▶ [What to work on]: When a line in the entries below contains the word "devam", copy that line.

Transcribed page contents
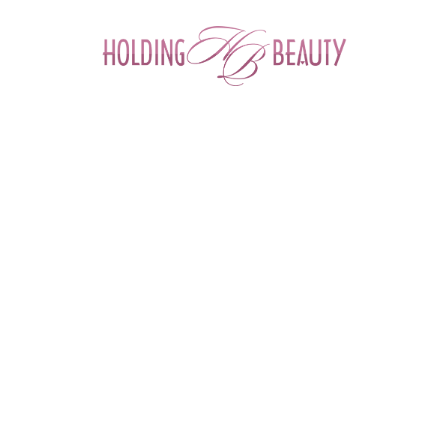
0
Главная
 > 
Каталог товаров
 > 
Космецевтика и Косметика
 > 
Yu.r
 > 
Пудра-кушон Moist Layer Cushion (23 тон)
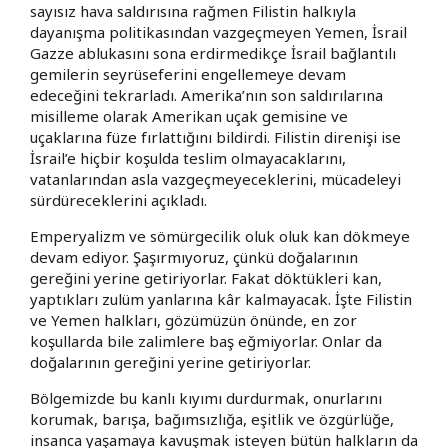
sayısız hava saldırısına rağmen Filistin halkıyla
dayanışma politikasından vazgeçmeyen Yemen, İsrail
Gazze ablukasını sona erdirmedikçe İsrail bağlantılı
gemilerin seyrüseferini engellemeye devam
edeceğini tekrarladı. Amerika’nın son saldırılarına
misilleme olarak Amerikan uçak gemisine ve
uçaklarına füze fırlattığını bildirdi. Filistin direnişi ise
İsrail’e hiçbir koşulda teslim olmayacaklarını,
vatanlarından asla vazgeçmeyeceklerini, mücadeleyi
sürdüreceklerini açıkladı.
Emperyalizm ve sömürgecilik oluk oluk kan dökmeye
devam ediyor. Şaşırmıyoruz, çünkü doğalarının
gereğini yerine getiriyorlar. Fakat döktükleri kan,
yaptıkları zulüm yanlarına kâr kalmayacak. İşte Filistin
ve Yemen halkları, gözümüzün önünde, en zor
koşullarda bile zalimlere baş eğmiyorlar. Onlar da
doğalarının gereğini yerine getiriyorlar.
Bölgemizde bu kanlı kıyımı durdurmak, onurlarını
korumak, barışa, bağımsızlığa, eşitlik ve özgürlüğe,
insanca yaşamaya kavuşmak isteyen bütün halkların da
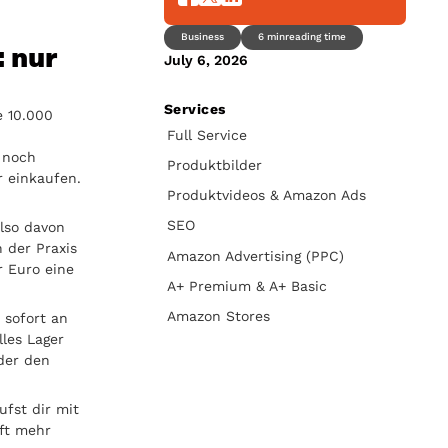
Business
6 min
reading time
: nur
July 6, 2026
Services
e 10.000
Full Service
 noch
Produktbilder
r einkaufen.
Produktvideos & Amazon Ads
SEO
lso davon
 der Praxis
Amazon Advertising (PPC)
er Euro eine
A+ Premium & A+ Basic
Amazon Stores
 sofort an
lles Lager
oder den
ufst dir mit
oft mehr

▶ [Solution to this exercise]:
gemilerin seyrüseferini engellemeye devam
devam ediyor. Şaşırmıyoruz, çünkü doğalarının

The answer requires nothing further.